Revise everything from the line containing "What follows is" down to the end of the material, replacing "capture" with "recording" and changing nothing else. Leave the pictures out of your answer.

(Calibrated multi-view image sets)
· · · ·

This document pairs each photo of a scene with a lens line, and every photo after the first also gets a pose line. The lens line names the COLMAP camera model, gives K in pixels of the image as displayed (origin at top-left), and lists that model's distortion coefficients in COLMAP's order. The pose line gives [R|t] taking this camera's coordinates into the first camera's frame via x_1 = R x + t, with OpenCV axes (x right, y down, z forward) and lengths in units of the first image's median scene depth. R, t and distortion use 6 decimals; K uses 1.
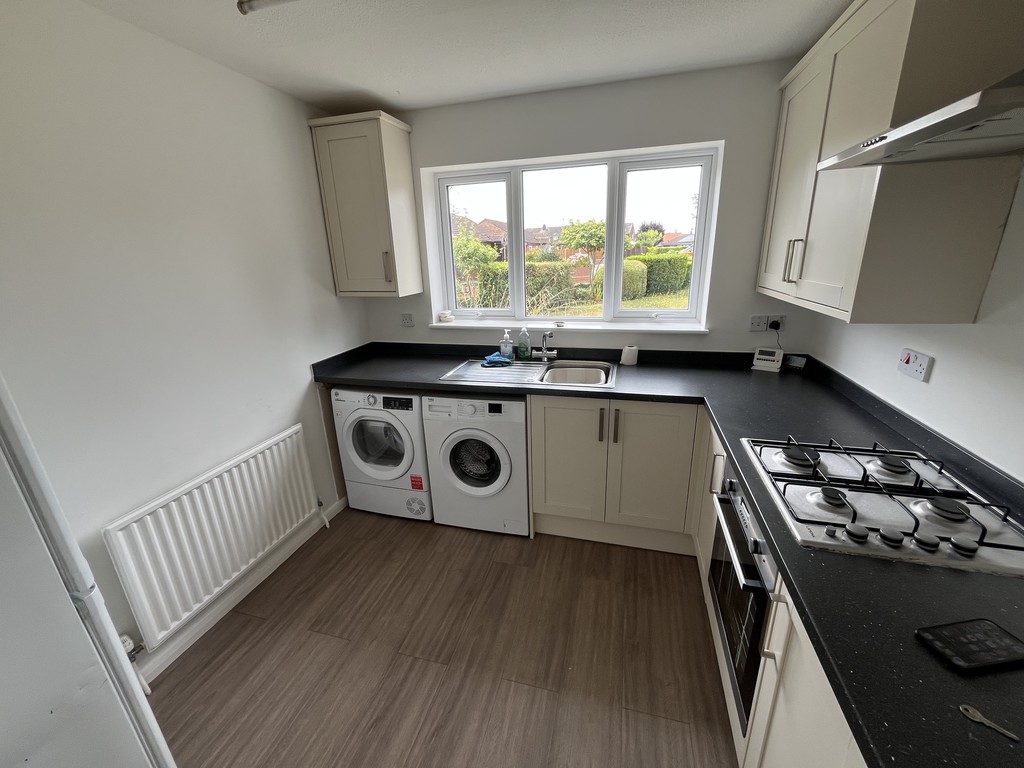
lens RADIAL K [[413.6, 0, 507.5], [0, 413.6, 385.4], [0, 0, 1]] dist [-0.002635, -0.000043]
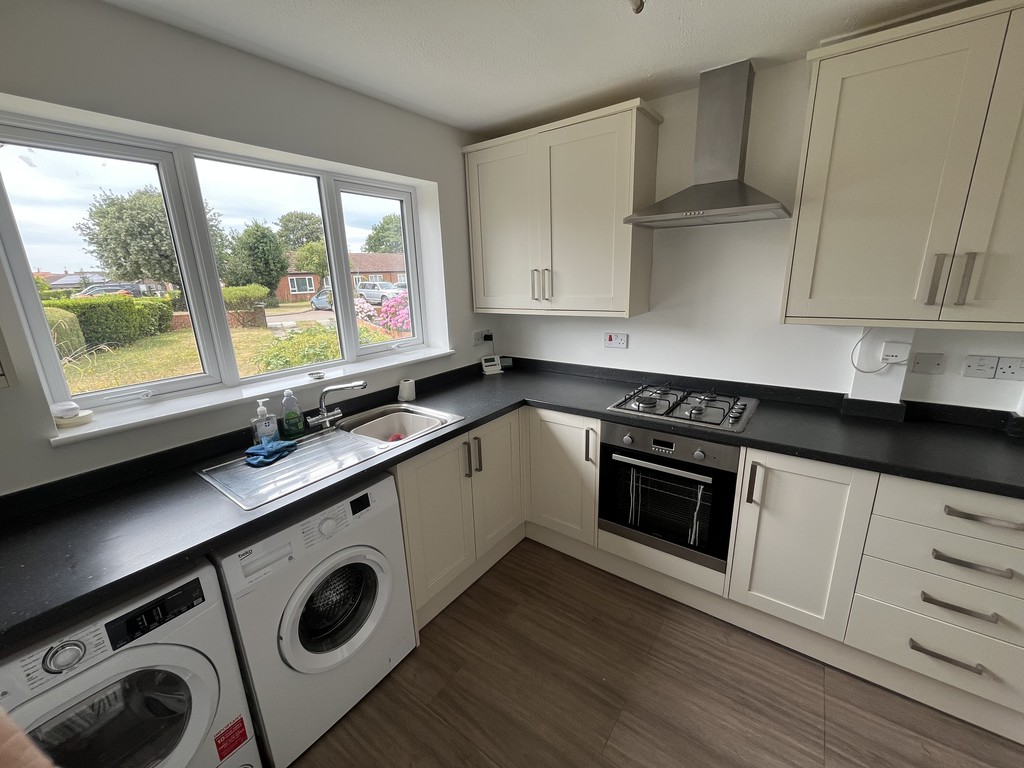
lens RADIAL K [[413.6, 0, 508.2], [0, 413.6, 383.9], [0, 0, 1]] dist [-0.002635, -0.000043]
pose [[0.358528, -0.216722, 0.908014, -0.484241], [0.304515, 0.946624, 0.105700, -0.120541], [-0.882456, 0.238608, 0.405386, 0.443727]]
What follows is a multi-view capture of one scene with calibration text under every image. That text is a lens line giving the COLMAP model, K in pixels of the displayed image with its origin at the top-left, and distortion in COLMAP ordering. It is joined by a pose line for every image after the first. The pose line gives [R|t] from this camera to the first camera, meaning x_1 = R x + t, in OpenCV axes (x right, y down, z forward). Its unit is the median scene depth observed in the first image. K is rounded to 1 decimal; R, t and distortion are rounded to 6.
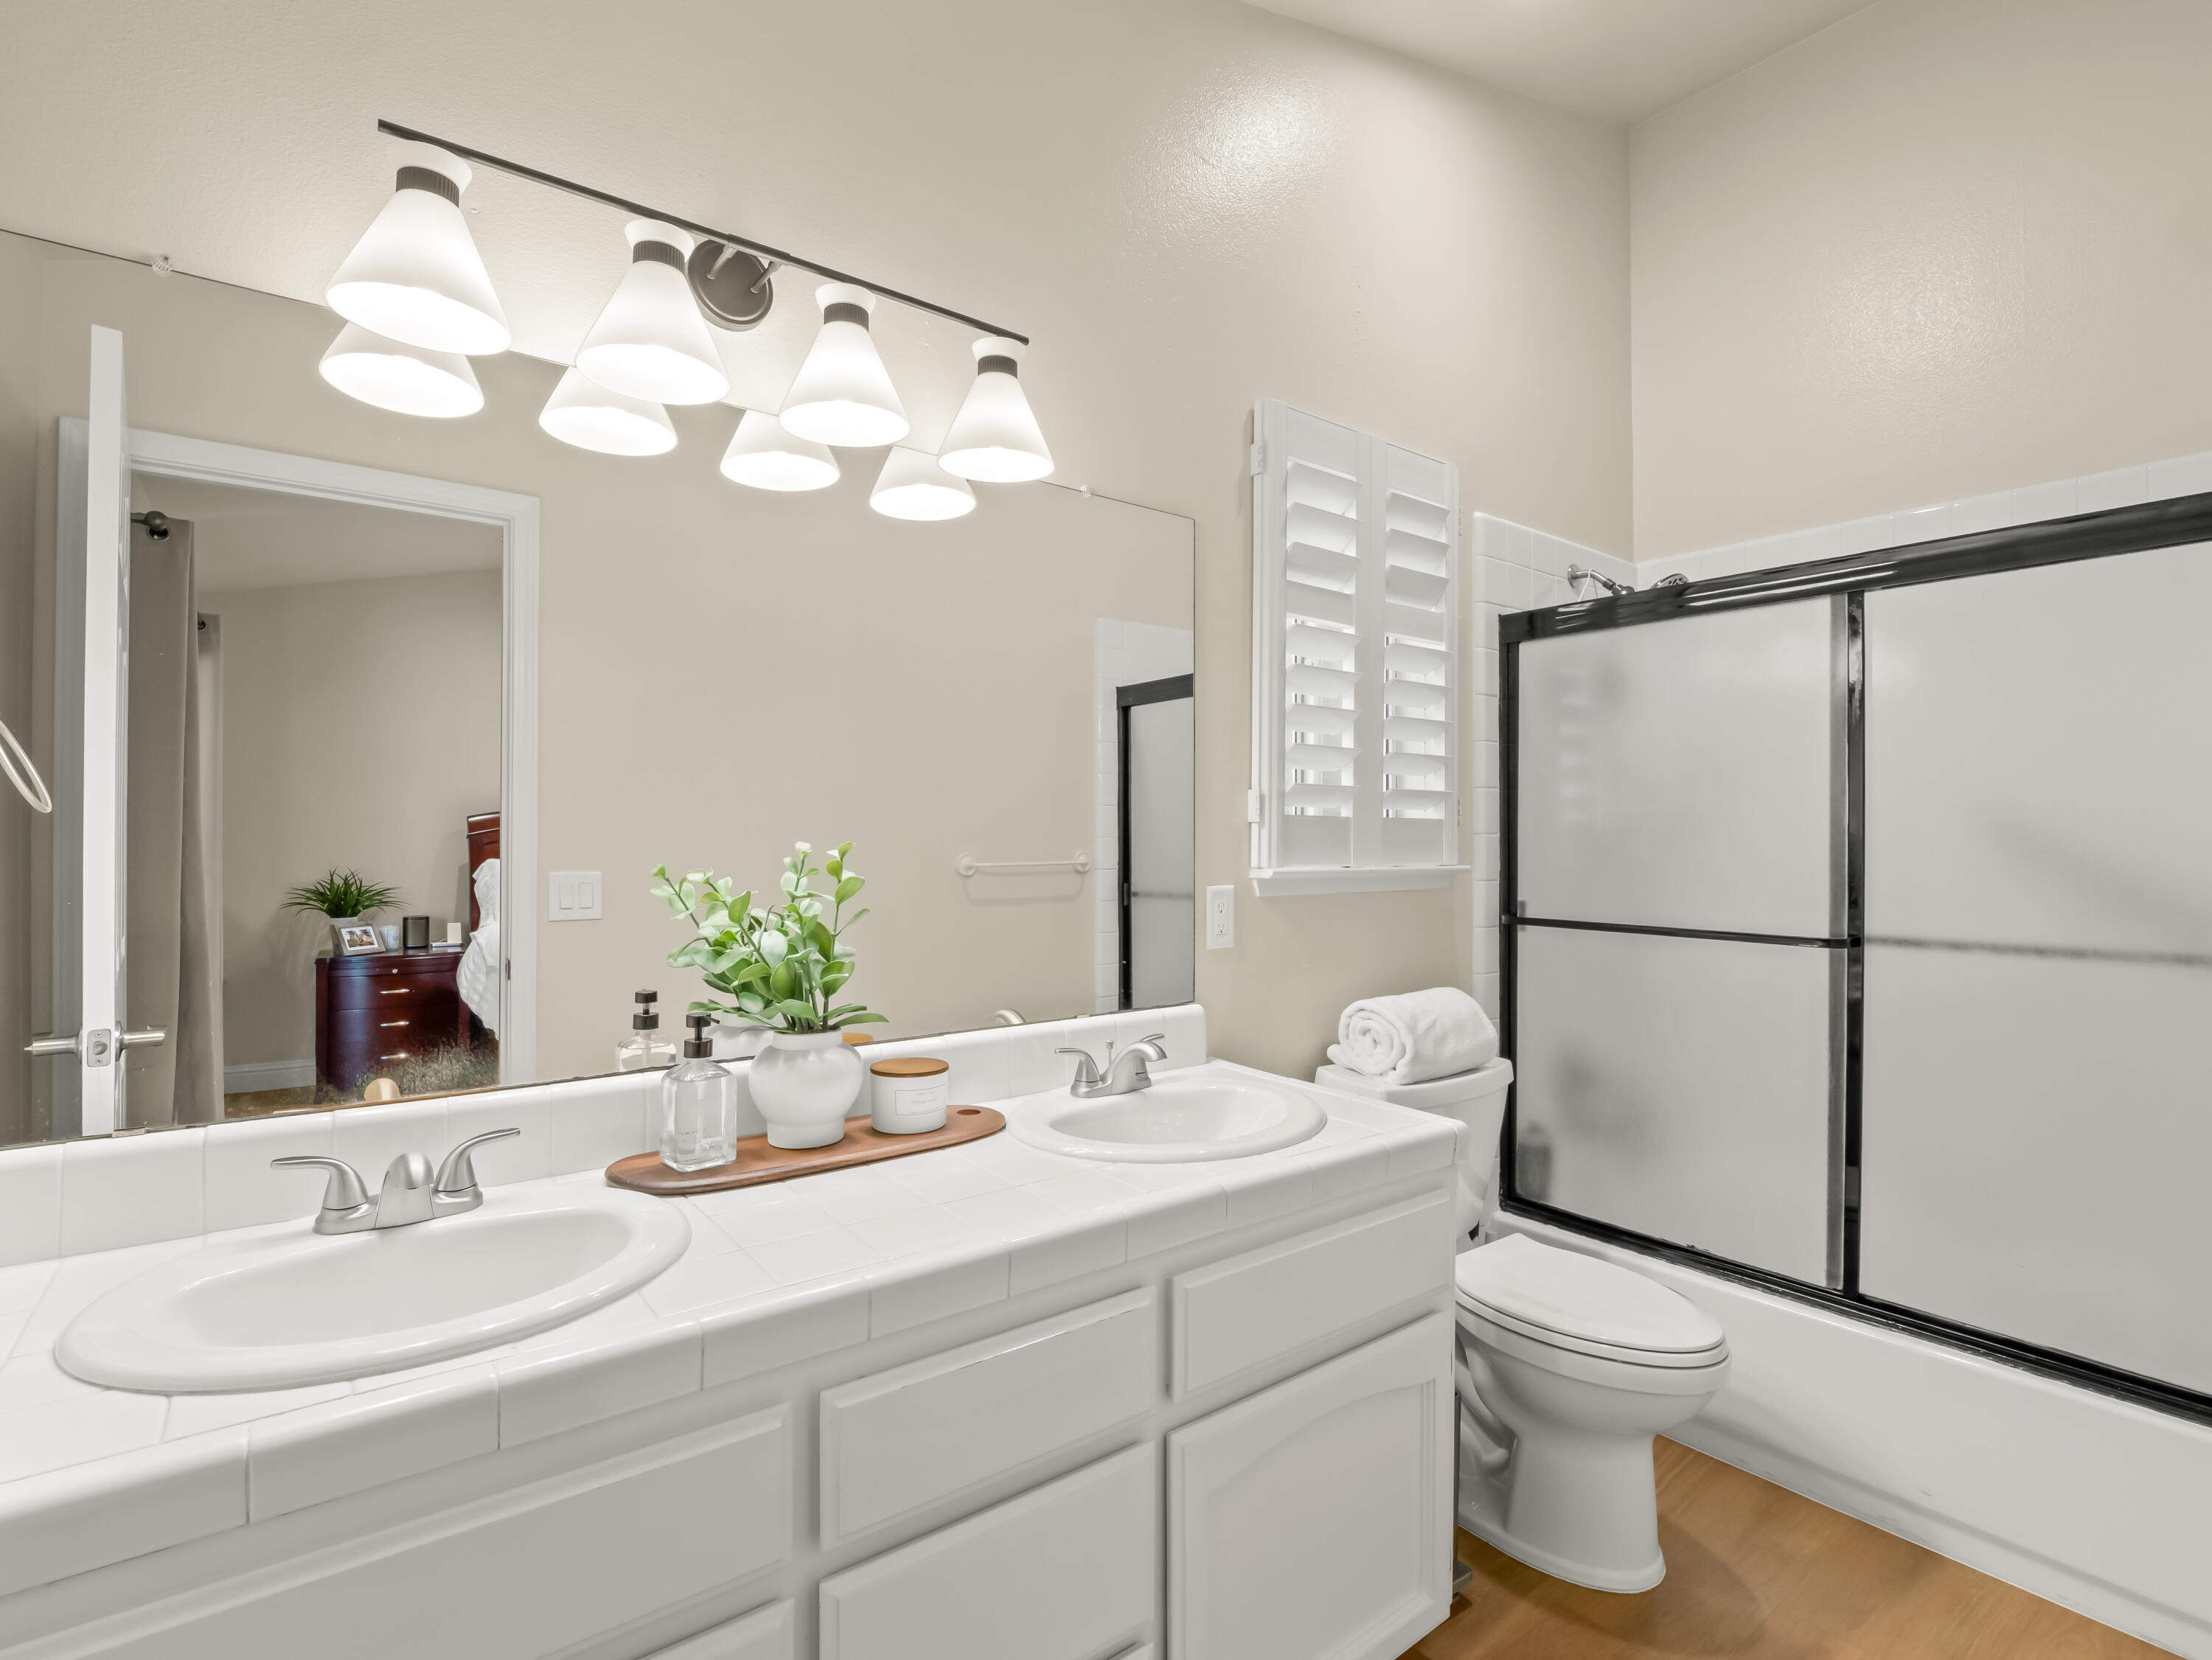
lens RADIAL K [[1067.3, 0, 1102.3], [0, 1067.3, 848.3], [0, 0, 1]] dist [-0.019751, 0.000243]
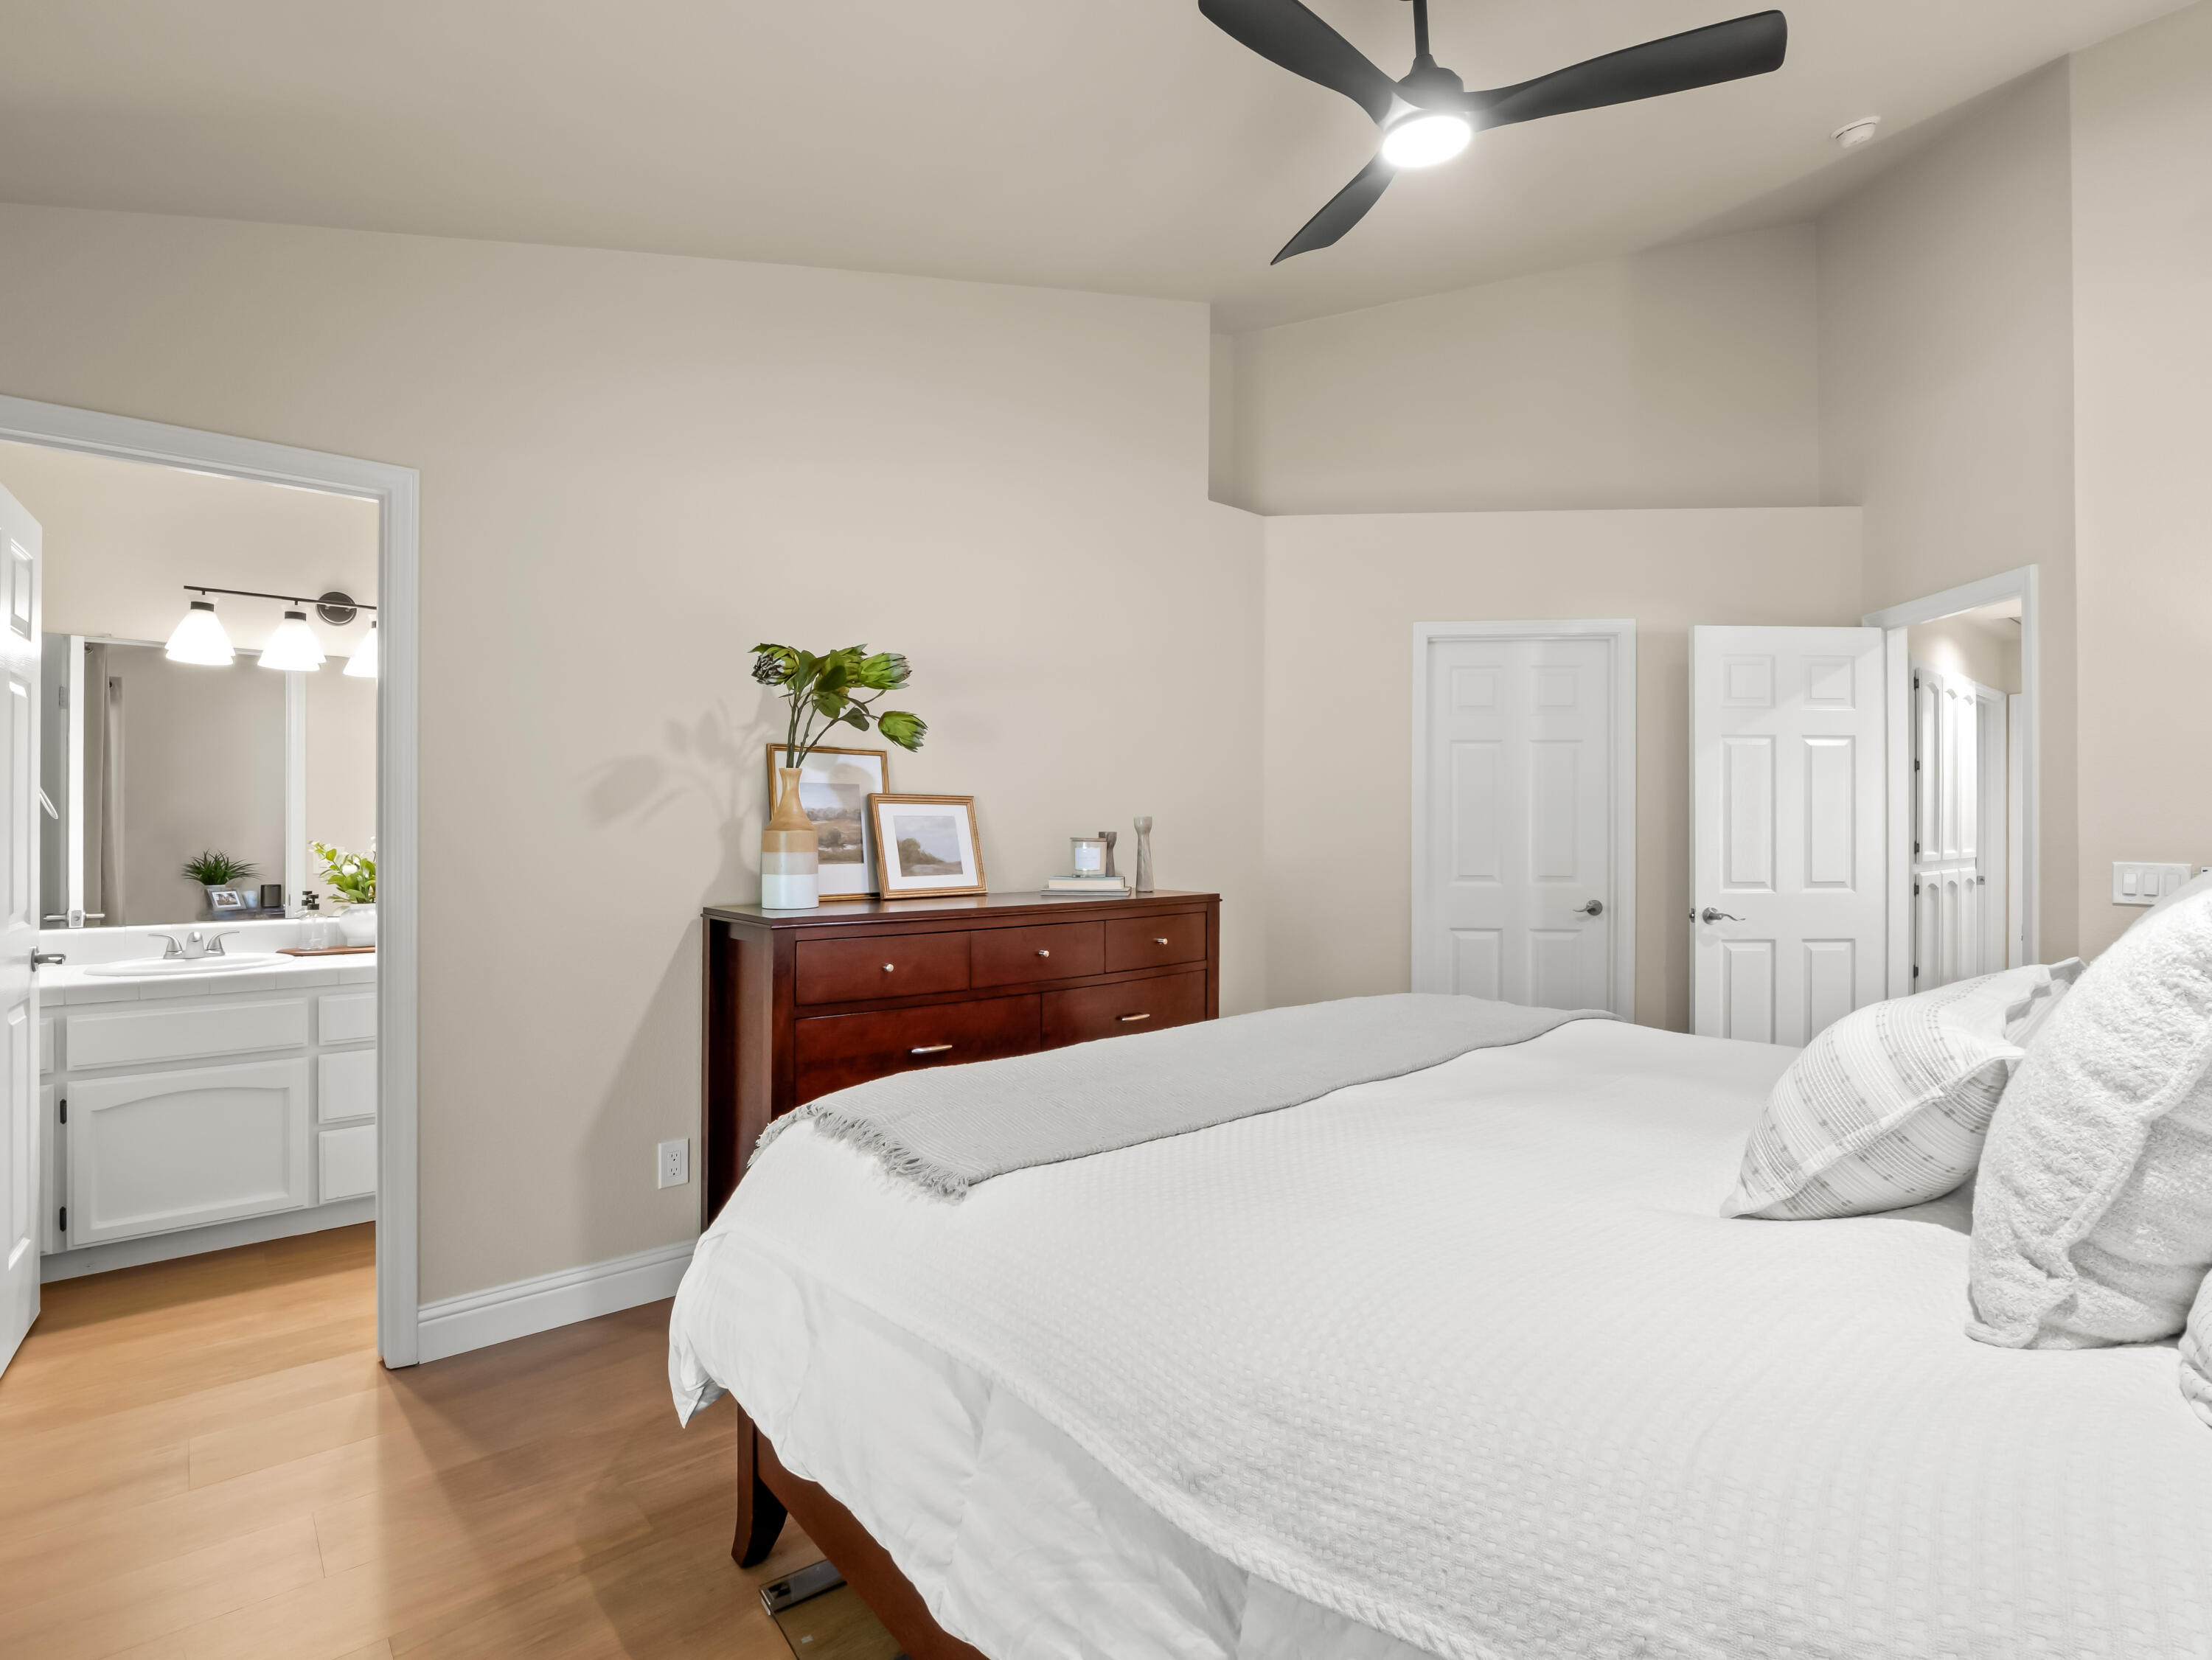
lens RADIAL K [[1120.7, 0, 1106.0], [0, 1120.7, 830.0], [0, 0, 1]] dist [-0.000529, -0.000226]
pose [[0.999621, -0.006347, 0.026798, 0.643496], [0.006409, 0.999977, -0.002254, 0.004437], [-0.026783, 0.002425, 0.999638, -0.786692]]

· · · ·

#### [Answer for this exercise]
What follows is a multi-view recording of one scene with calibration text under every image. That text is a lens line giving the COLMAP model, K in pixels of the displayed image with its origin at the top-left, and distortion in COLMAP ordering. It is joined by a pose line for every image after the first. The pose line gives [R|t] from this camera to the first camera, meaning x_1 = R x + t, in OpenCV axes (x right, y down, z forward). Its unit is the median scene depth observed in the first image. K is rounded to 1 decimal; R, t and distortion are rounded to 6.
lens RADIAL K [[1067.3, 0, 1102.3], [0, 1067.3, 848.3], [0, 0, 1]] dist [-0.019751, 0.000243]
lens RADIAL K [[1120.7, 0, 1106.0], [0, 1120.7, 830.0], [0, 0, 1]] dist [-0.000529, -0.000226]
pose [[0.999621, -0.006347, 0.026798, 0.643496], [0.006409, 0.999977, -0.002254, 0.004437], [-0.026783, 0.002425, 0.999638, -0.786692]]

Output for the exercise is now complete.